Although a DoS attack does not usually result in the theft of information or security loss, it can cost the targeted person or company a great deal of time and money. Typically, the loss of the service is the inability of a particular network service such as e-mail or temporary loss of all network connectivity and services.
The most common type of denial of service attack involves flooding the target resources with external communication request, these overload prevent the resource from responding to legitimate traffic or slow its response.
Common DoS Attack
Buffer Overflow Attacks
The most common kind of DoS attack is simply to send more traffic to a network address than the programmer who plans its data buffers anticipated someone might send. The attackers may be aware that the target system has a weakness that can be exploited or the attacker may simply try to the attack in case it might work, the most common attack based in buffer includes sending e-mail messages or sending oversize ICMP.
SYN Attack
When a session is initiated between the Transport Control Protocol (TCP) client and server in the network, a very small buffer space exits to handle the usually rapid "hand-shake" exchange of messages that sets up the session.

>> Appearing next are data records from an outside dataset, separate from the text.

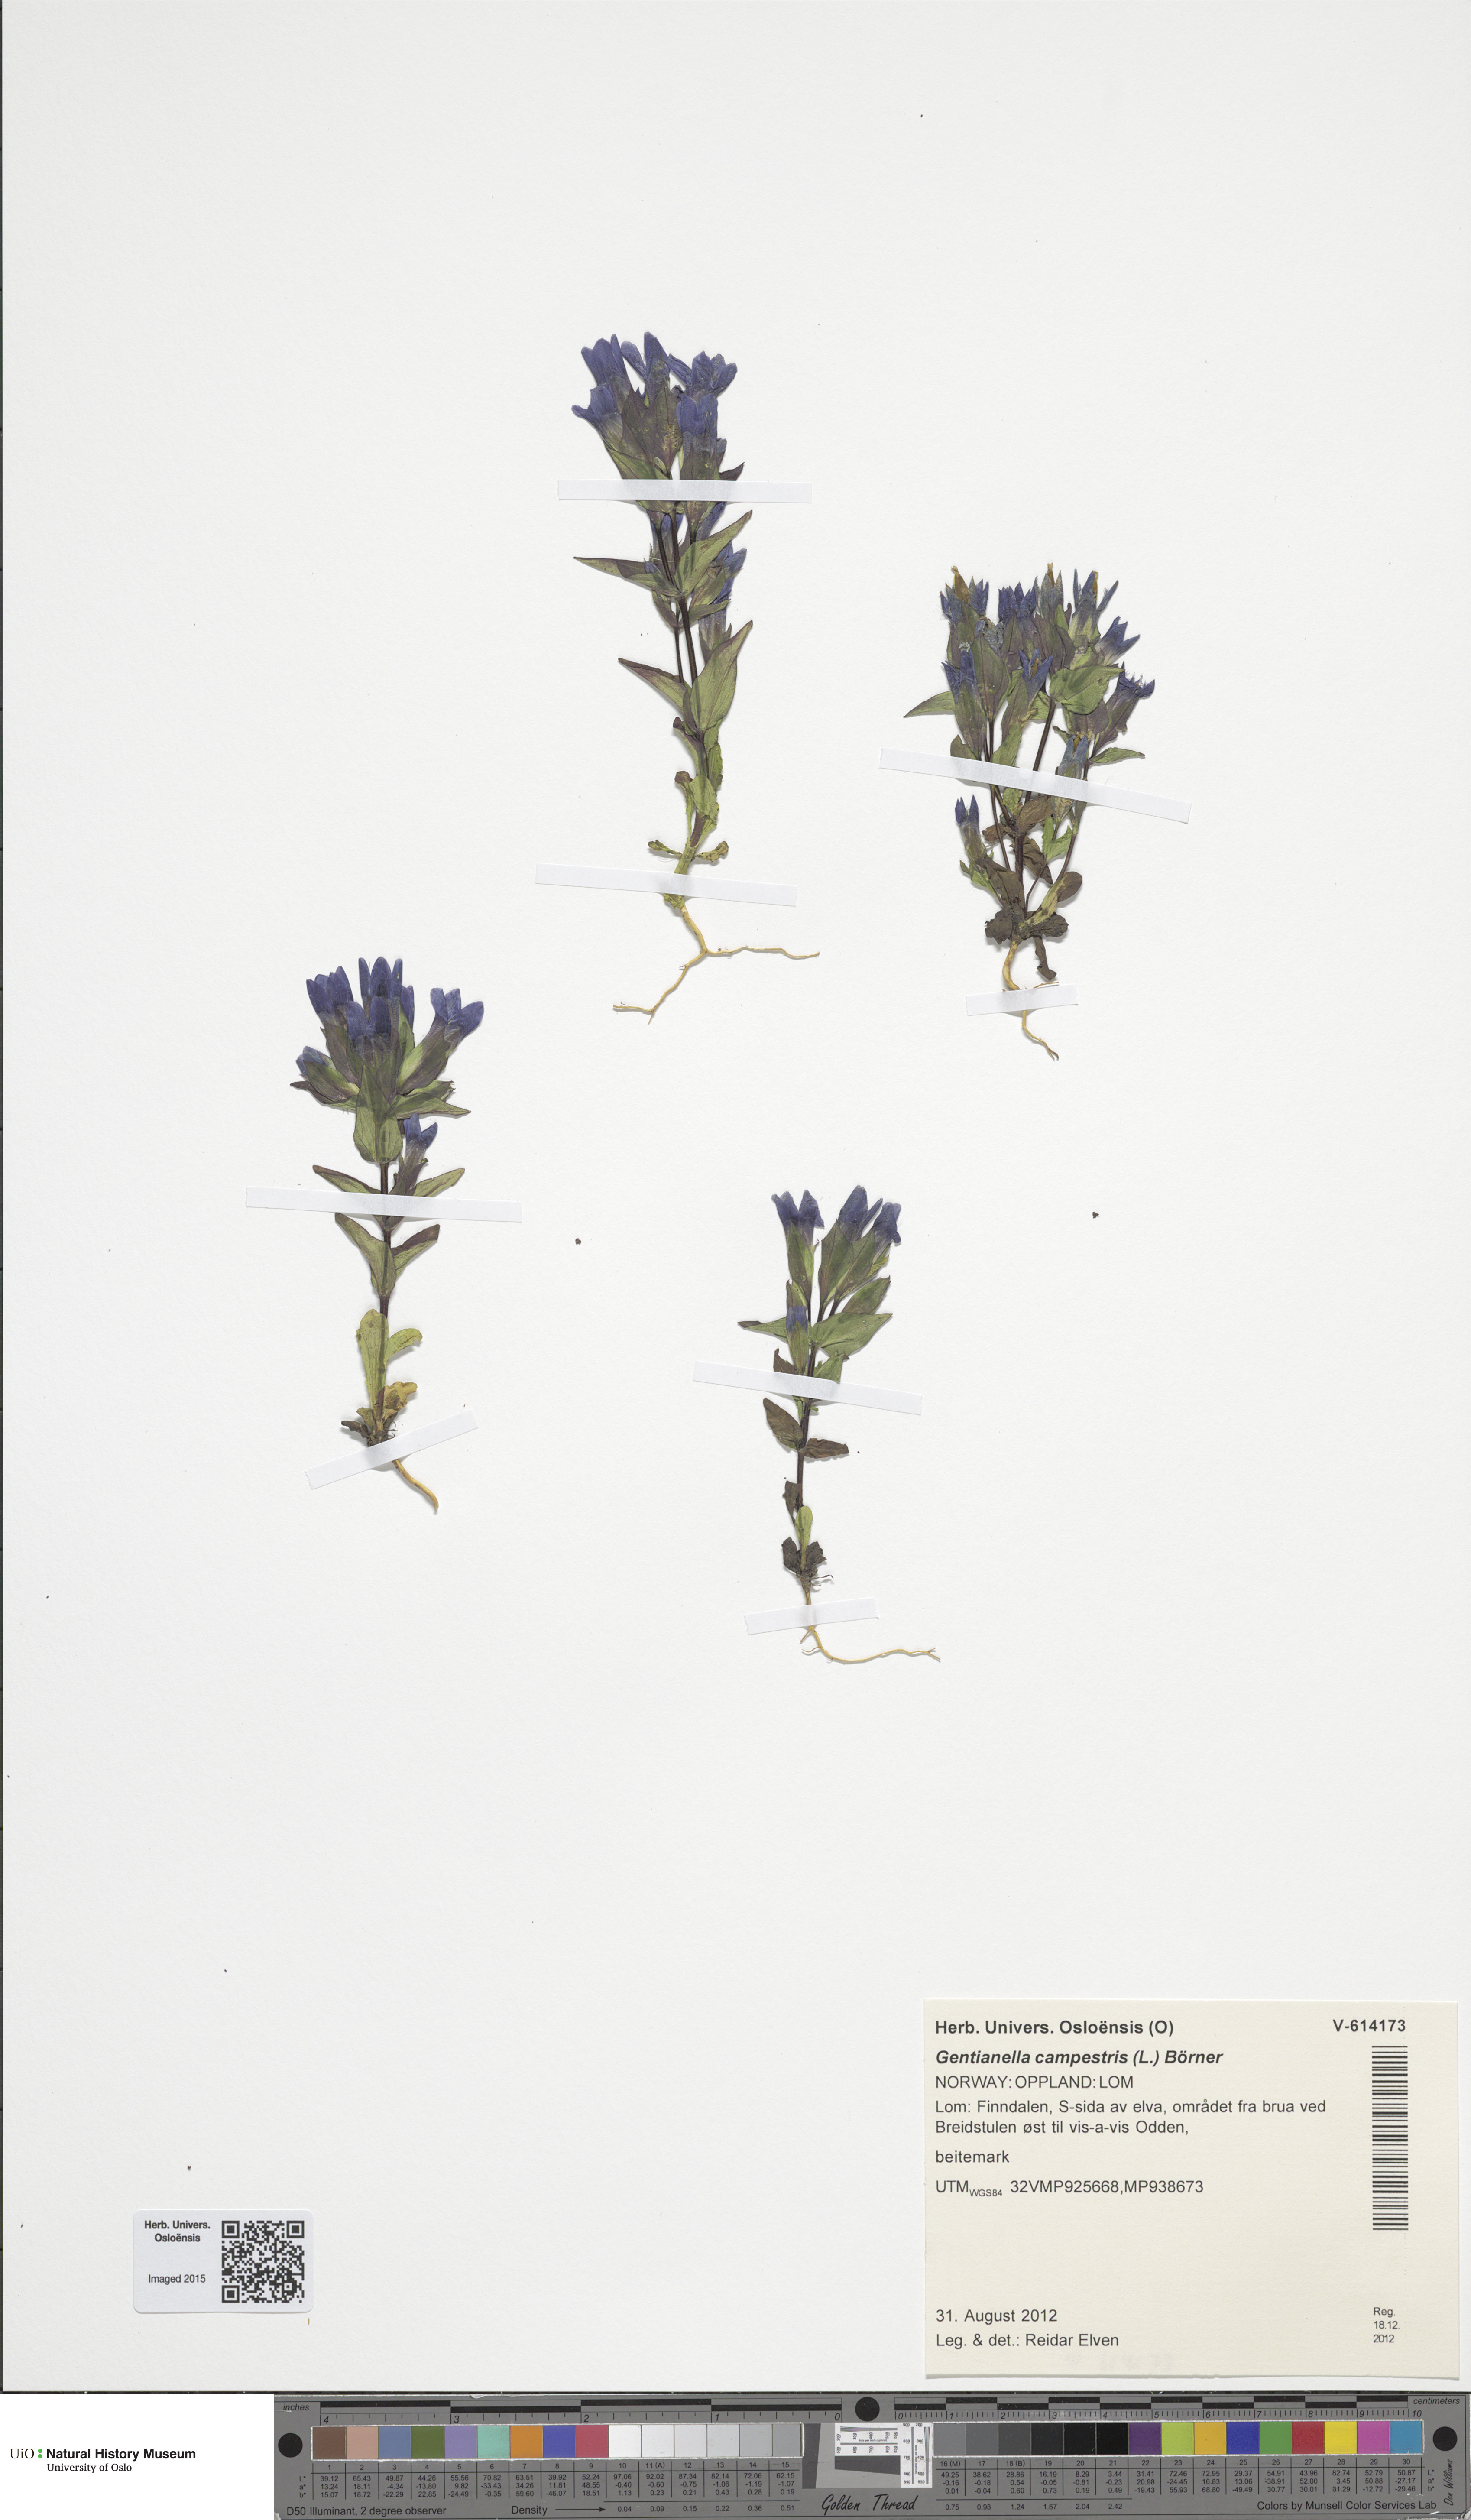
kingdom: Plantae
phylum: Tracheophyta
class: Magnoliopsida
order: Gentianales
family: Gentianaceae
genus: Gentianella
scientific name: Gentianella campestris
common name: Field gentian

The session establish packets include a SYN field the sequence in messages exchange. An attacker can send a number of connection requests and then fail to respond to reply.
Teardrop Attack
This type of DoS attack exploit the way that the internet protocol (IP) requires a packet that is too large for the next router to handle be divided in to fragments. The fragment packet identifies the packet that enables the entire packet to be reassembled by the receiving system. So the attacker's ip puts a confusing offset vlaue in the second or later fragment. if the receiving OS doesn't have a plan for this situation, it can cause the system to crash.
Smurf Attack
In this attack, the perpetrator sends and IP ping request to receiving site, the ping packet specifies that it sends to a number of hosts within the receiving sites's local network. The packet also request that the request is from another site. The target site that is to receive the denial of service sending a packet with someonelse's return address in is called spoofing, the result will be lots of ping replies flooding back to the innocent spoofed site. If the flood is greater enough, the spoofed host will no longer be available to receive or distinguish a real traffic.
Preventing Denial of Service Attack
Rapid identification and response can prevent DoS attacks. The first challenge for any DoS protection scheme is to quickly and effectively identify incoming malicious traffics. Once the flood of the traffic is identified as DoS attack rather than a spike in ligitimate site traffic, An effective response will generally involve setting up a scalable infrastructure to abosorb the attack until the source is identified and blocked.